*YOUR INSTRUCTIONS:* Extend the cooking text on baking and onion-free, garlic-free substitutes, continuing on from its final line.

*SELECTED TEXT:*
....................

Sift the flour into a large mixing bowl (I never used to sift it, but when you do the cake is fluffier in the middle and has a crispier crust), then mix in the wet ingredients, and any extra things you want to put in, nuts, chocolate chips, dried fruit, chocolate-coated dried fruit!
Pour the cake into the tin and cook for about 40 minutes or until golden brown and a skewer comes out clean.Sugar-free alternative; I took out the sugar completely and replaced it directly in the recipe with about 6 chopped up Medjool dates, and used super ripe bananas that had been frozen. It didn’t combine particularly well with the butter, but it ended up ok!
I’ve always loved to make curries or any sort of food with fresh paste and whole spices etc. I love the smell of all those aromatics, it’s something I associate with opening the pantry at mum and dad’s house. So when I had to do a FODMAP diet and discovered that (among a few other things) onion and garlic don’t sit well with me, it wasn’t such a nightmare to not use premade spice mixes, curry pastes or condiments. With a lot of suggestions from family or friends that also love cooking I found some pretty awesome substitutes that end up giving just as good (if maybe different) results! I love to make pastes for gifts too, curry pastes or pesto! I tend to take any paste or spice mix recipe I can find and just substitute what I need, my go-to accessible ones are from Jamie Oliver, and I’ll include my slightly more involved green curry paste!
– Anything green in the family, so the tops of spring onions work well in pastes, or leeks etc.

....................

Page-level text extractions:
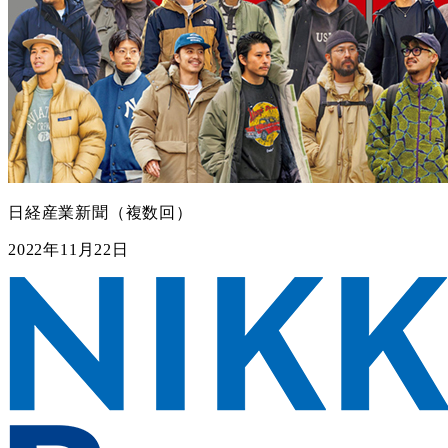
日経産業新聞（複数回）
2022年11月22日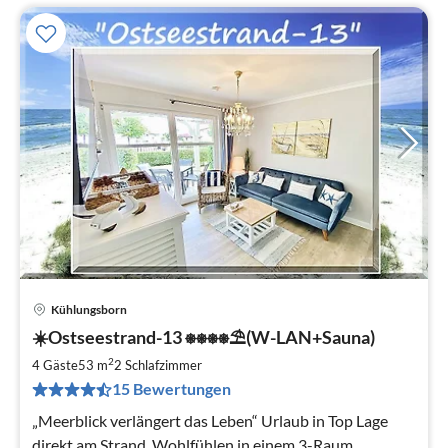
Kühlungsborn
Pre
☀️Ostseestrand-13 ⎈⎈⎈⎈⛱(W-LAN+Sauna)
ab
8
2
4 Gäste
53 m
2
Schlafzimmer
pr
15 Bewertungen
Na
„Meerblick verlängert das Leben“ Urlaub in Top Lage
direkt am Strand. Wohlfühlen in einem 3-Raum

....................

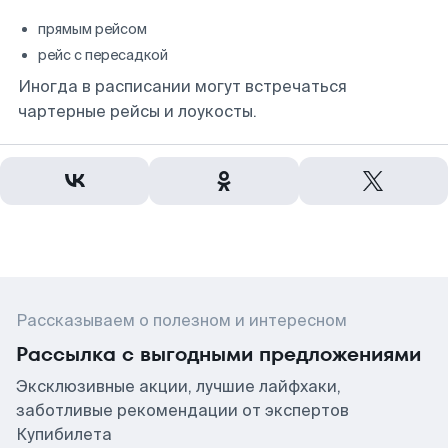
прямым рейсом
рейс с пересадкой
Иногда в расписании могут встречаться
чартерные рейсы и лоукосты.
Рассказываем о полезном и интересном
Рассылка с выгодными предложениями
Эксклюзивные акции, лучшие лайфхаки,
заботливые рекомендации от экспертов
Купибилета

....................

*EXERCISE RESULT:*
Again anything green in the family. My aunty discovered garlic shoots from an Asian grocer and they work really well, a slightly fresher garlic flavour rather than rich but that’s great for fresh curry pastes/stir-fries etc.
– Garlic infused oil is a lifesaver, it packs the big garlic punch you don’t necessarily get from garlic shoots
Green Curry Paste
1 tbsp coriander seeds
½ tbsp cumin seeds
½ tsp peppercorns
1 ½ galangal (or I use ginger)
3-4 tbsp sliced lemongrass
1 tsp fish sauce
½ bunch coriander roots and stems
¼ cup garlic (shoots and a splash of garlic oil)
1 Kaffir Lime (we luckily have a tree but you don’t absolutely need it!)
1 Lime (juice and zest if you want)
1 tbsp salt
½ cup shallots (spring onion tops)
10-15 Green Thai Chili Peppers (I don’t go so hard, I use about 3 green & 1 red)
Officially this should all be done in a mortar and pestle but I’m lazy and use a food processor, and it’s ok if you don’t mind a textured paste! I’ve done countless versions of this recipe, it’s pretty forgiving and I just add or take things depending on what I can get or what flavours I feel like! A bit of sesame, for example, can be a nice addition.
- Toast the whole spices until fragrant and browned, you’ll hear them popping when they’re ready. Then allow them to cool so they’ll grind up nicely.
- Roughly peel and chop the ginger and lemongrass, coriander, garlic, shallots and chillies. Zest the lime(s) and put the fish sauce by the food processor.
- Whiz the whole spices until they resemble a sort of powder. Next, add the rest and whiz until it’s a paste! Add more oil or water even if you feel like it’s not quite coming together.
- Store in sterilised jars, in the fridge with a bit of extra oil. Alternatively, I like to make a big batch in one go and store it flat in snaplock bags in the freezer so I can break off chunks as I need them.